* **Excerpt**:
Hailing from the Greek colony of Cardia in Thrace, Eumenes was attached to the Macedonian court during the reign of Philip II of Macedon, father to Alexander III (the Great).  His position was somewhat unclear, but he was apparently some sort of secretary, whether this mean he was actually the one taking notes during meetings or managing a schedule is doubtful, its more likely he was in charge of the scribes and such.

 

Following the assassination of Philip by Pausanius, Eumenes was attached to the Expeditionary force that Alexander led into the Persian Empire.  He isn't heard from again really until the campaigns in India, well after the Persians were conquered.  He marks his reappearance by being in charge of a small cavalry detachment responsible for obtaining the surrenders of local towns and villages.

 

He explodes onto the scene following the death of the Alexander the Great and the clusterf*ck that resulted in the fallout.

 

Following the death of Alexander there was a stalemate over what to do with the Succession, the elite of the army (and thus Macedonian society) wanted essentially a divvying up of the empire, what form that would take is a matter of contention.  According to Arrian (and thus according to Ptolemy himself) Ptolemy wanted a council to rule over the Empire until Alexander's unborn child (if he was male) came of age.  Perdiccas (Alexander's second in command following the death of Hephaestion) instead wanted to be the sole regent.

 

The rank and file army had other plans.  They wanted Alexander's half brother Arrhidaeus (later renamed Philip III) made king.  The only problem was that he suffered from some sort of handicap.  Most likely some sort of slight mental retardation, if it was too sever he wouldn't have been considered at all.  He could stand and look pretty with a spear and armor, carry out some religious rites, and he could sign his name but that's about it.  He was however and Argead and thus a member of the royal family and received the support of the troops.

 

This stand-off climaxed in the seizure of Babylon by the infantry, led by a man named Meleander.  They seized the body of Alexander (presumably as yet not mummified) and demanded Arrhidaeus be crowned.  The cavalry, led by Perdiccas and Ptolemy retreated from the city and laid siege.

* **Provided information**:
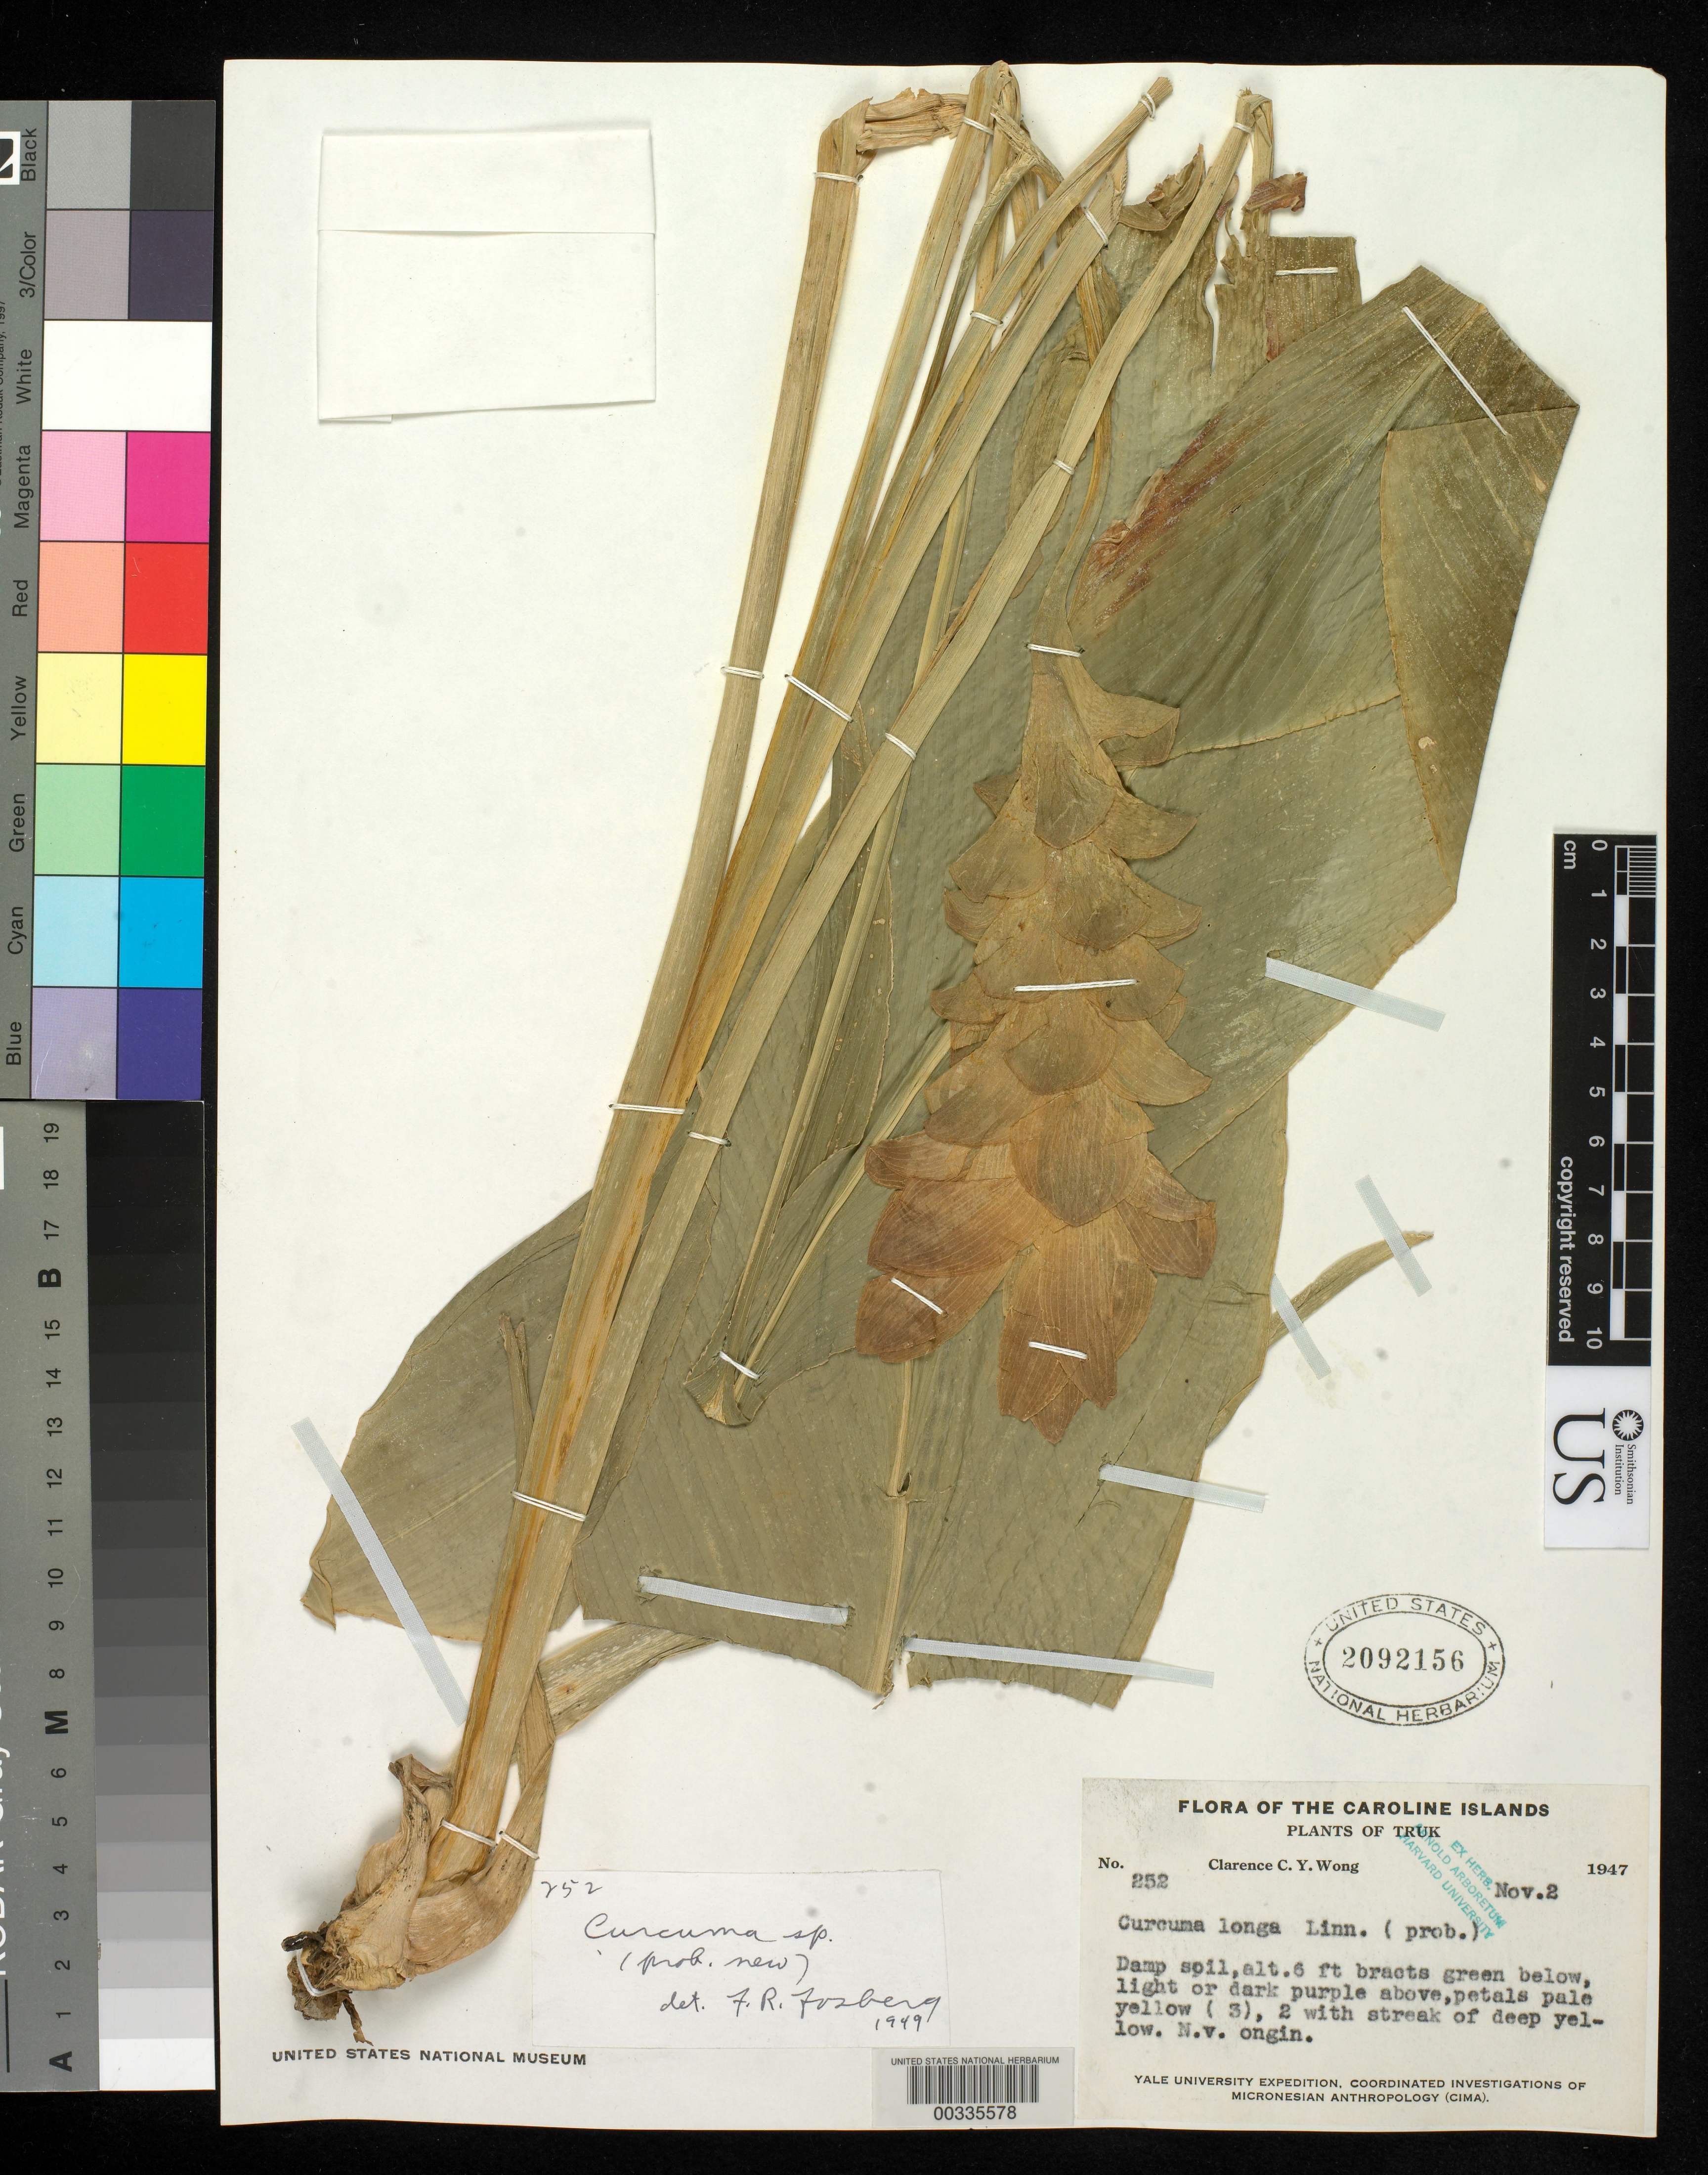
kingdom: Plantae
--
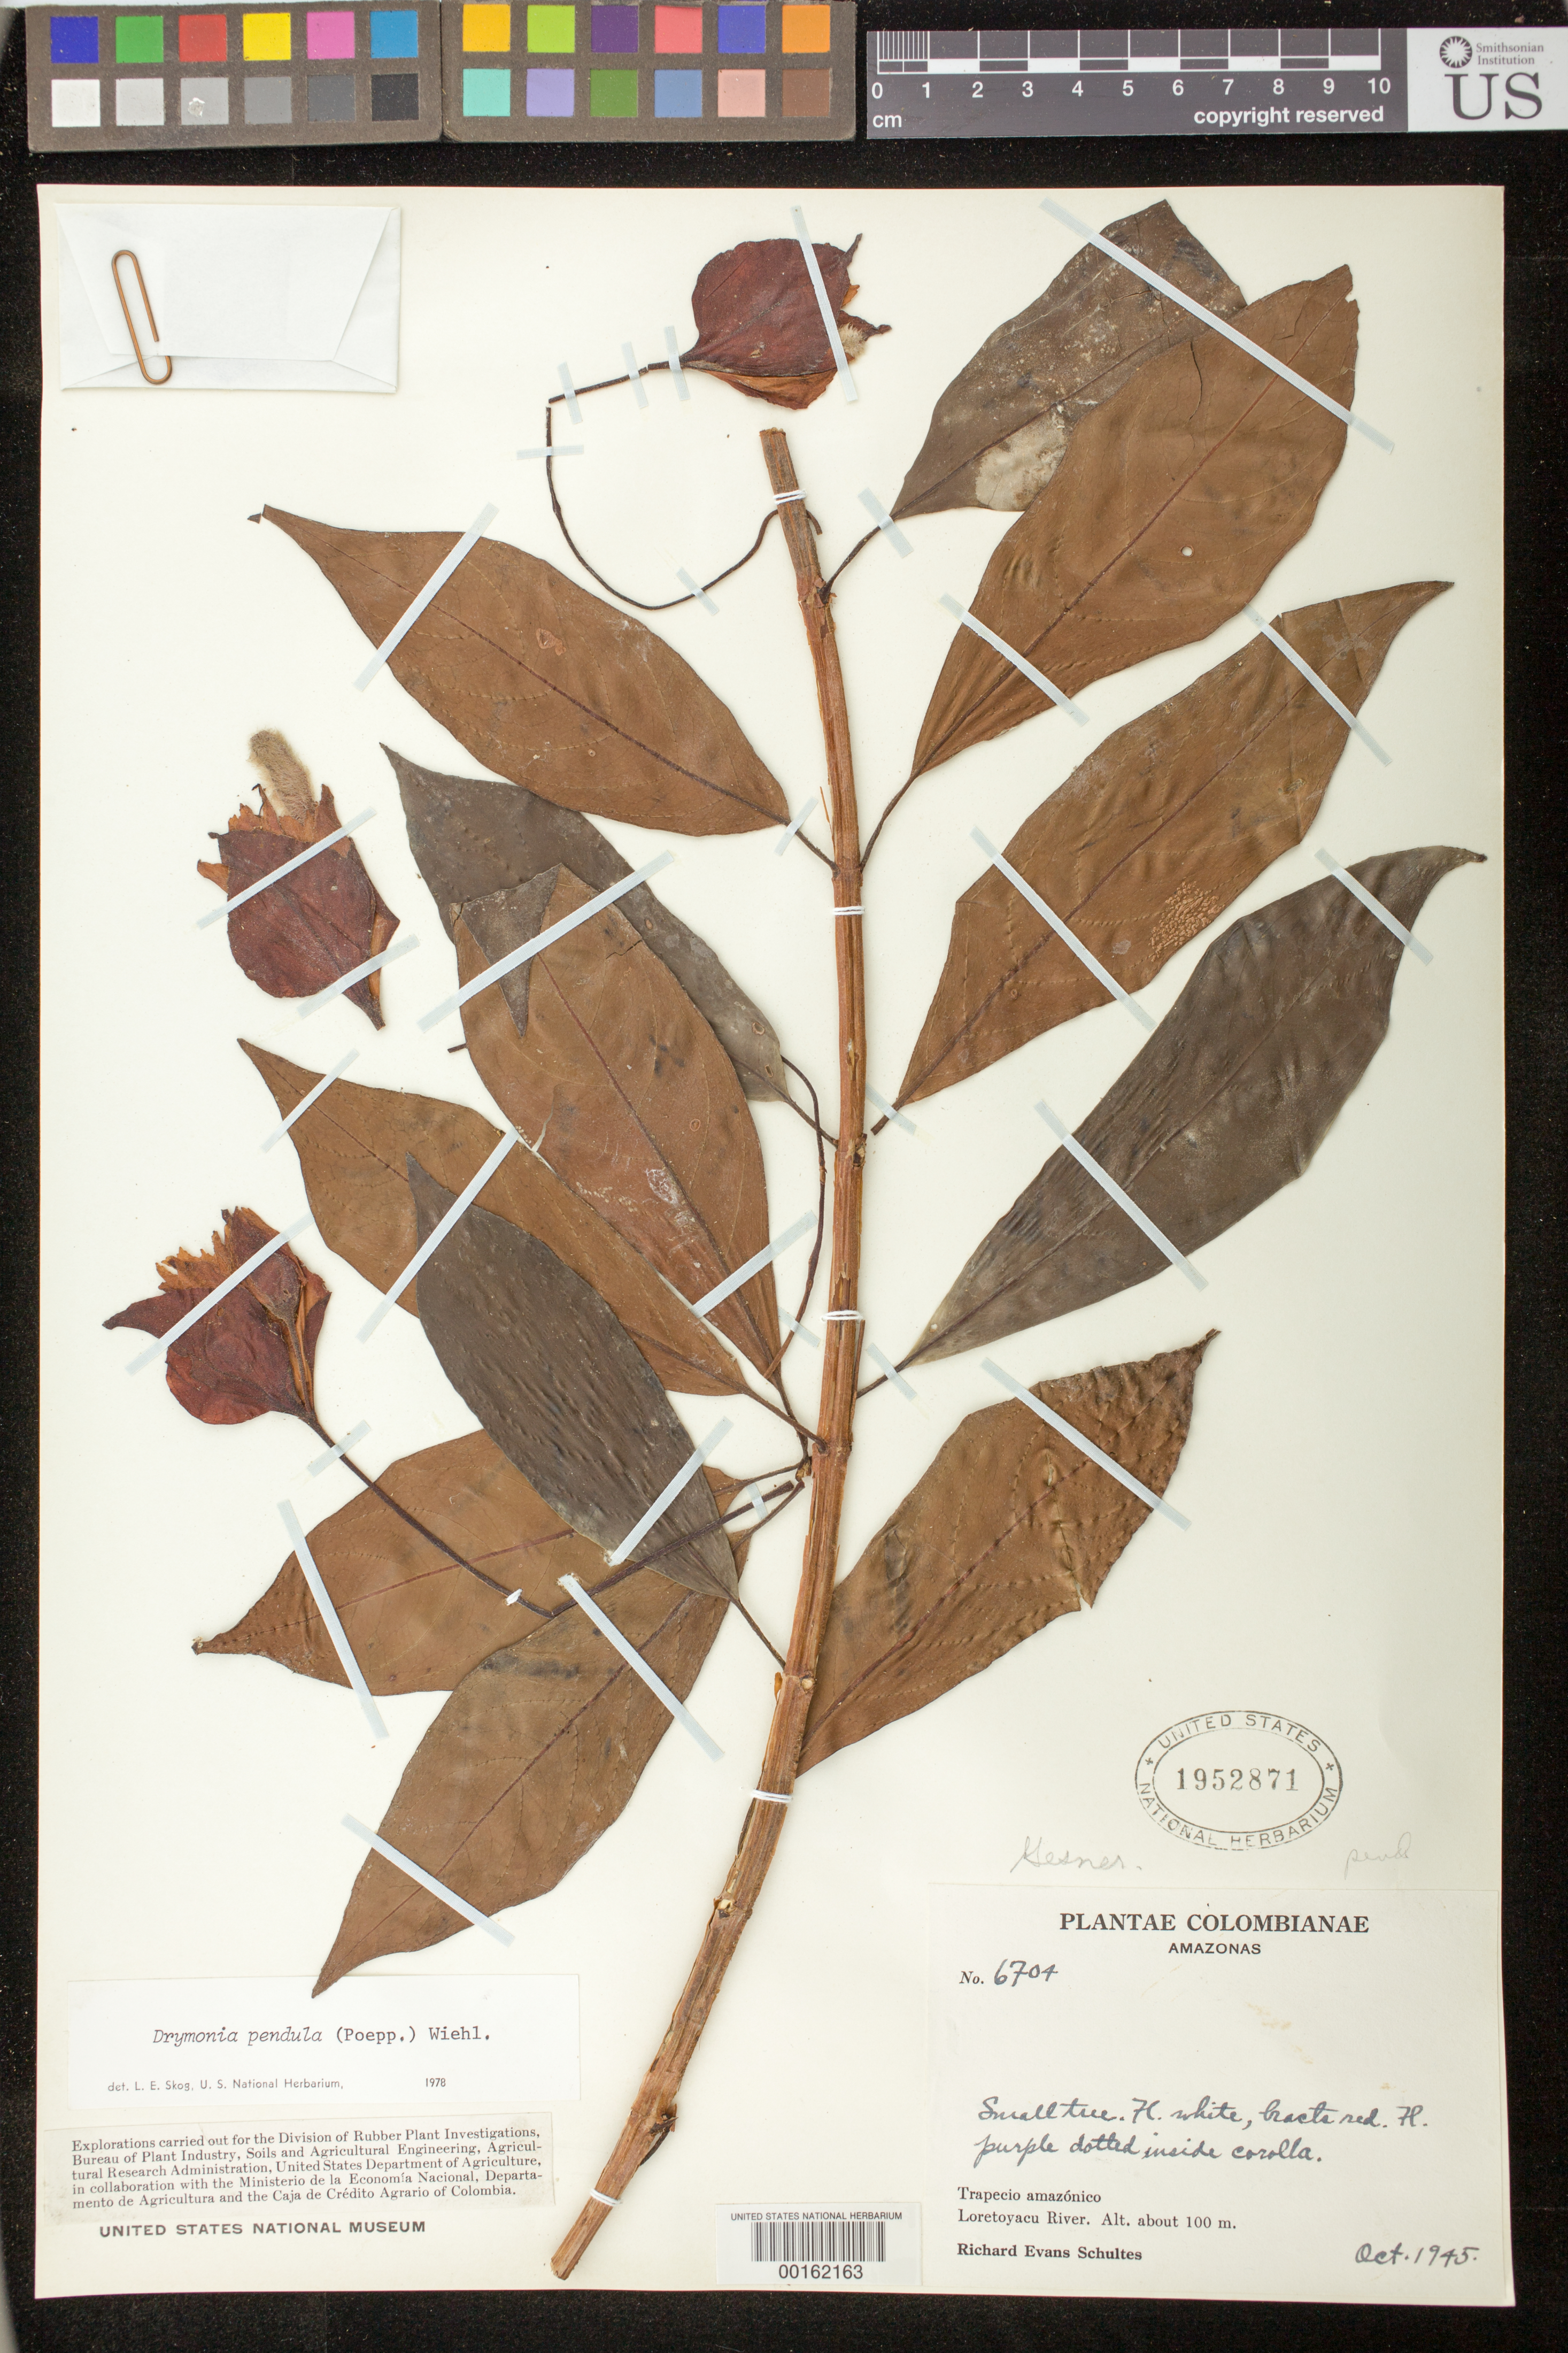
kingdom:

* **Request 1**: Translate this sentence from the Eumenes excerpt into Spanish: "They wanted Alexander's half brother Arrhidaeus (later renamed Philip III) made king."
* **Request 2**: According to the Eumenes excerpt, why did the troops back Arrhidaeus for king despite his handicap?

* **Solution 1**: Querían que el medio hermano de Alejandro, Arrideo (más tarde renombrado Filipo III), fuera nombrado rey.

* **Solution 2**: Arrhidaeus was an Argead, a member of the royal family, so he had the support of the troops. The excerpt also reasons that his impairment must have been slight, because he would not have been considered at all if it had been severe.